Eslem YÜRÜK |
19 Ekim Pazar günü Erenler’de yaşanan olayda, motosiklet ehliyeti almak isteyen bir aday direksiyon sınavında başarısız oldu. İddiaya göre, adayın kaldığını öğrenen sürücü kursu sahibi, sınav gözetmenlerinden adayı geçirmeleri için açıkça torpil talebinde bulundu. Ancak sınavda görevli iki öğretmen ile Erenler İlçe Milli Eğitim Müdürlüğü’nde görev yapan bir şube müdürü bu talebi reddetti. Bunun üzerine sürücü kursu sahibinin gözetmen öğretmenlere saldırdığı öne sürüldü.
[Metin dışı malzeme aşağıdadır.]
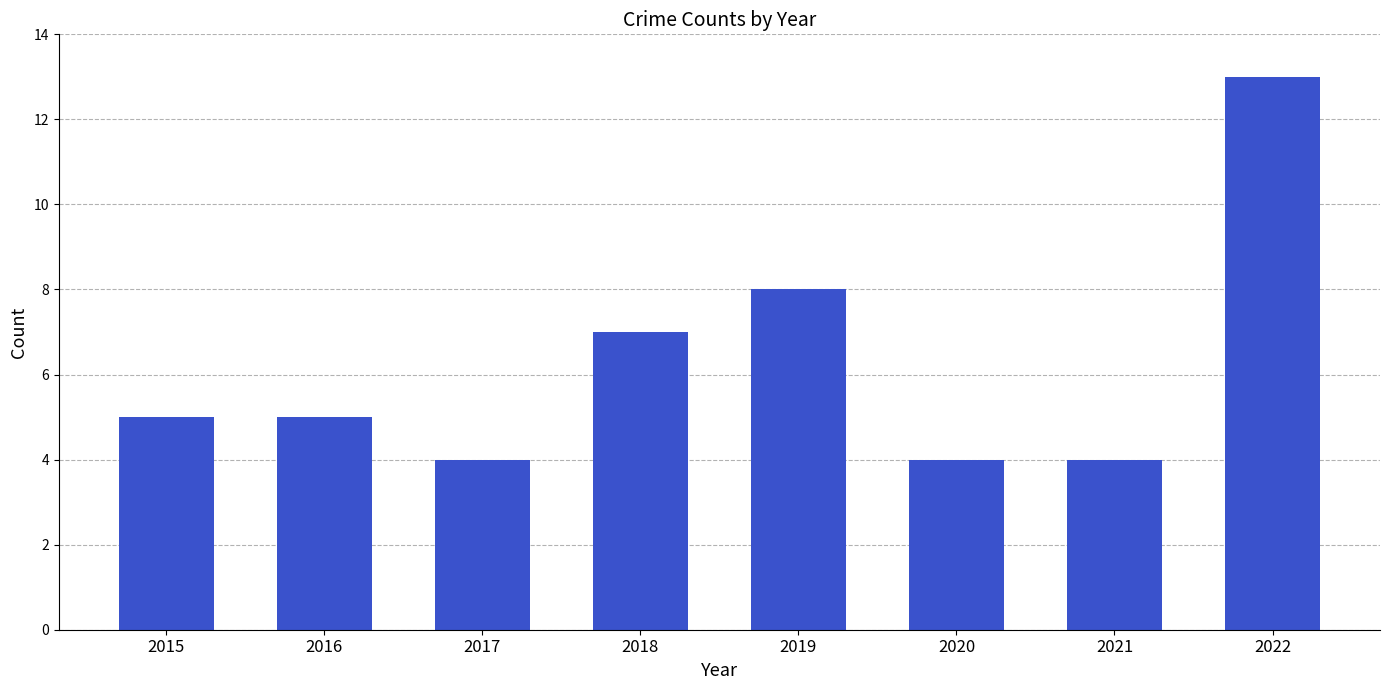

How many series are shown in this chart?

1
Yaşanan olay sonrası Eğitim-Bir-Sen Sakarya Şubesi, Erenler İlçe Milli Eğitim Müdürlüğü binası önünde basın açıklaması düzenledi. Açıklamayı Eğitim-Bir-Sen Sakarya Şube Başkanı Murat Mengen yaptı.

"BU SON OLSUN"
Sağduyulu vatandaşlar olmasaydı belki de okullarımıza baş sağlığı dileklerine gidecektik diyen Mengen, "Maalesef yine ‘Eğitim de şiddete dur demek’, ‘Sesimizi yetkililere duyurmak’, ‘Çözüm bulma iradesini harekete geçirmek’ için bir araya geldik. Öncelikle Kıymetli öğretmenlerimizin şahsında tüm eğitim çalışanlarımıza, ve hepimize geçmiş olsun. Erenler İlçemizde geçtiğimiz Pazar günü yapılan MTSK uygulama sınavında bir sürücü kursu sahibi olduğu iddia edilen kişi, sadece görevini hakkıyla yapmaya çalışan, öğretmenlerimize hakaretler yapmış, sin kaf'lı küfürler savurmuş, bununla da yetinmemiş olacak ki, yine iddia edildiği şekliyle arabadan silahını istemiştir. Söz konusu kişi tek başına eşkıya gibi, vandalllığın her çeşidini göstermiş, belki de olay anında çevredeki sağ duyulu kişiler olmasa, bu gün birden fazla okulumuza başsağlığına gidiyor olacaktık" şeklinde konuştu.

"ŞİDDET KABUL EDİLEMEZ"
Son zamanlarda peş peşe eğitimciye şiddet olayları ile karşılaştıklarını belirten Mengen, "Eğitim çalışanları olarak, neredeyse tüm ilçelerimizde peş peşe şiddetle karşı karşıya kaldık. Şiddetin her türlüsü ile yüzleştik. Şimdi de bir eğitim yuvası sahibinin şiddeti ile karşı karşıya kaldık. Bu şiddet asla kabul edilemez. Kabul edilemez, çünkü aslında kaybettiğimiz, toplum içindeki sevgimiz, saygımız, vicdanımızdır. Aslında kaybettiğimiz geleceğimiz, milli değerlerimizdir. Devlet, kasıtlı şekilde ölüme, yaralanmaya sebebiyet verilmesini önlemekle mükelleftir. Devletin bu yükümlülük çerçevesinde, suç işlemekten caydırıcı yasal zemini ve idari şartları tesis ederek yaşam hakkını koruma ve buna ilişkin ihlalleri önleme, bastırıcı ve cezalandırıcı bir infaz mekanizması geliştirmesi, hukuk devleti olmasının gereğidir. Bu doğrultuda, eğitim çalışanlarına karşı eğitim ve öğretim hizmetinin sunumundan kaynaklı şiddet eylemlerine yönelik cezaların artırılması ve hukuki tedbirlerin alınması elzemdir. Bunun için, kamu çalışanlarına yönelik şiddetin bir tarafı da Milli Eğitim Bakanlığı olmalı, kamu davası oluşmalı ve şiddete maruz kaln eğitim çalışanlarımız için, mutlaka maddi ve manevi tazminat hakkı verilmelidir" dedi.